Brief: List each line of the records below that includes the word "Politik", copied in full. Count a match only when the capital and lowercase letters are the same.

Information provided:
* * * * * * * * *
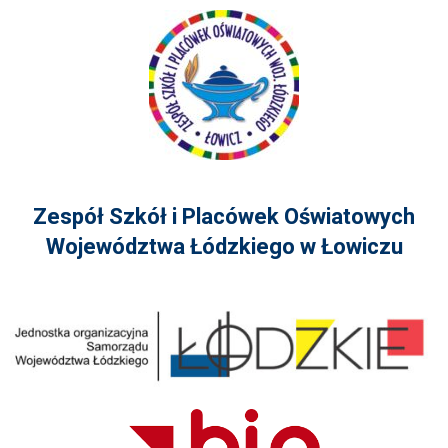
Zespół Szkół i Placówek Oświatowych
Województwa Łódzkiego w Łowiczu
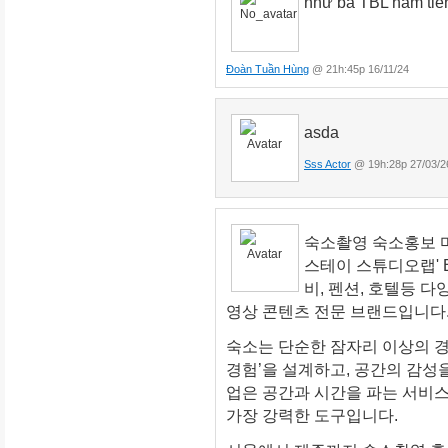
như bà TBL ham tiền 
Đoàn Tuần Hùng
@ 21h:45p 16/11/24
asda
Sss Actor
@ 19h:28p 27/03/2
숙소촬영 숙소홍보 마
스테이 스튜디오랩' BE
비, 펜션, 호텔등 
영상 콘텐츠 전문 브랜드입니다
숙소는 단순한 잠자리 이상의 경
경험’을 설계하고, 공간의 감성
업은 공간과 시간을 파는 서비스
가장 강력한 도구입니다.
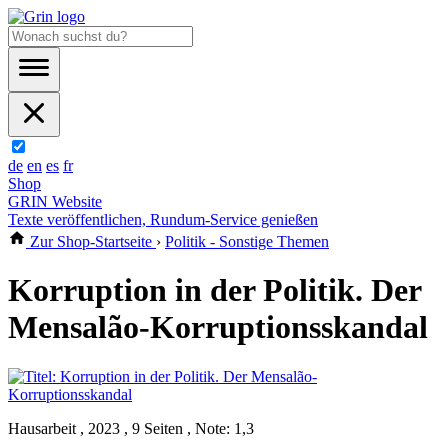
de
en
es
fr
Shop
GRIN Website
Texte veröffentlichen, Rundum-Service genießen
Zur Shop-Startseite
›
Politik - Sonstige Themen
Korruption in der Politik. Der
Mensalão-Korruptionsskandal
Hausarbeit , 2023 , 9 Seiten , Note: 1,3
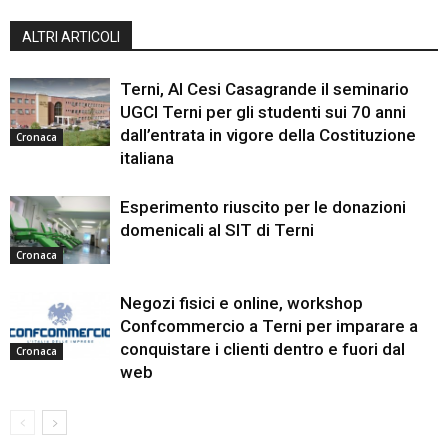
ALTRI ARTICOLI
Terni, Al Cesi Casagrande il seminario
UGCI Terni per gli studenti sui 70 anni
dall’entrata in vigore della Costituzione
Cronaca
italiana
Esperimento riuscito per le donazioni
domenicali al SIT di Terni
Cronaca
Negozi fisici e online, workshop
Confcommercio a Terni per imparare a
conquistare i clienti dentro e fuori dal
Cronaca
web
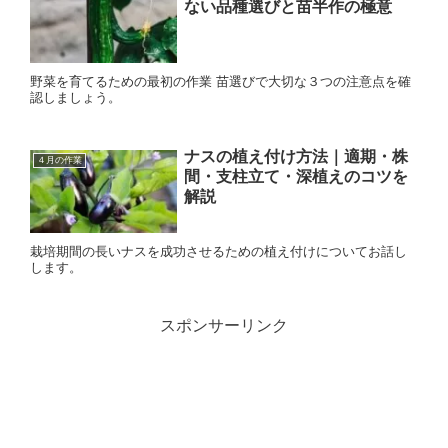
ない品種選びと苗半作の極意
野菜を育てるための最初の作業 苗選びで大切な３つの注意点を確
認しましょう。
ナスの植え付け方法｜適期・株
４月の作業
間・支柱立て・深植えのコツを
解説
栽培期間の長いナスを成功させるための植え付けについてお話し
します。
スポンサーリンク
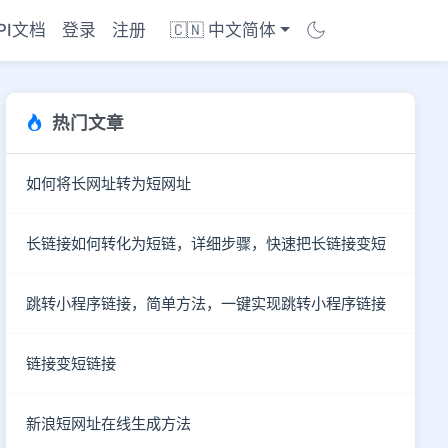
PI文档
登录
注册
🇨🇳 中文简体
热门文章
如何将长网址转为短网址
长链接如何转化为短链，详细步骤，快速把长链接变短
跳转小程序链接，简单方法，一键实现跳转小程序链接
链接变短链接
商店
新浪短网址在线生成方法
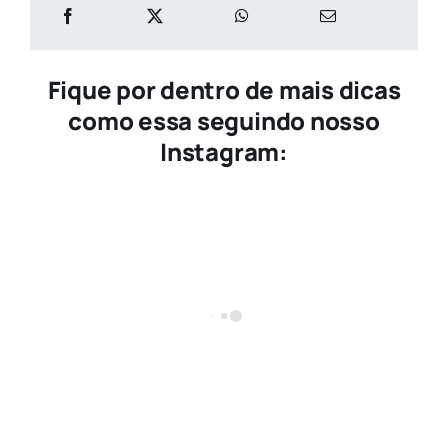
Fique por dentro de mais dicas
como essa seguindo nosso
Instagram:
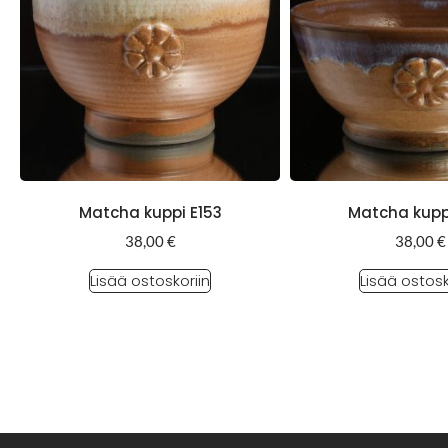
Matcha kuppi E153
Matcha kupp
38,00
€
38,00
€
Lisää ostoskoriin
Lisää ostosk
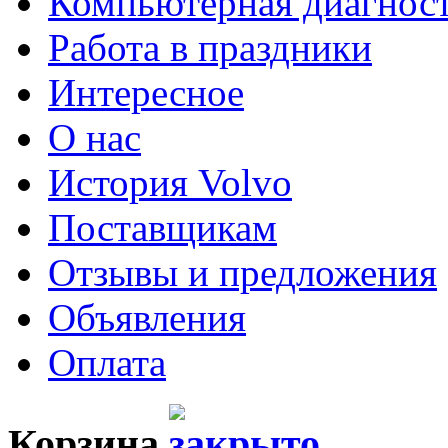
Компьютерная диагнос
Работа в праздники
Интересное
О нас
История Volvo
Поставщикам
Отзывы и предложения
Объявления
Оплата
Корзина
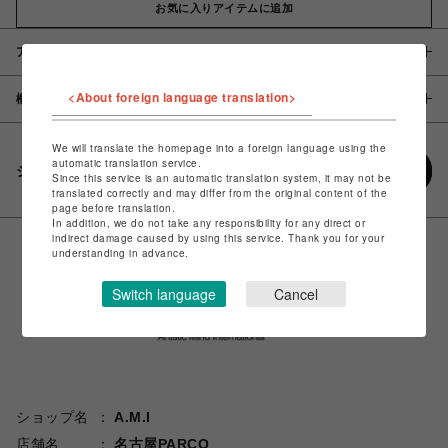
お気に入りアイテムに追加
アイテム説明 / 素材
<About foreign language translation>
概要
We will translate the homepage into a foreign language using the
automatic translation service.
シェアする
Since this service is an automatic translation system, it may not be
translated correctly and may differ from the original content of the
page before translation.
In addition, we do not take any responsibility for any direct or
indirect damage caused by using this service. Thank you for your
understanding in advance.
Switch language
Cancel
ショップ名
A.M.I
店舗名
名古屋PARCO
* * * * * * * * *
Response box:
Politik - Sonstige Themen
Korruption in der Politik. Der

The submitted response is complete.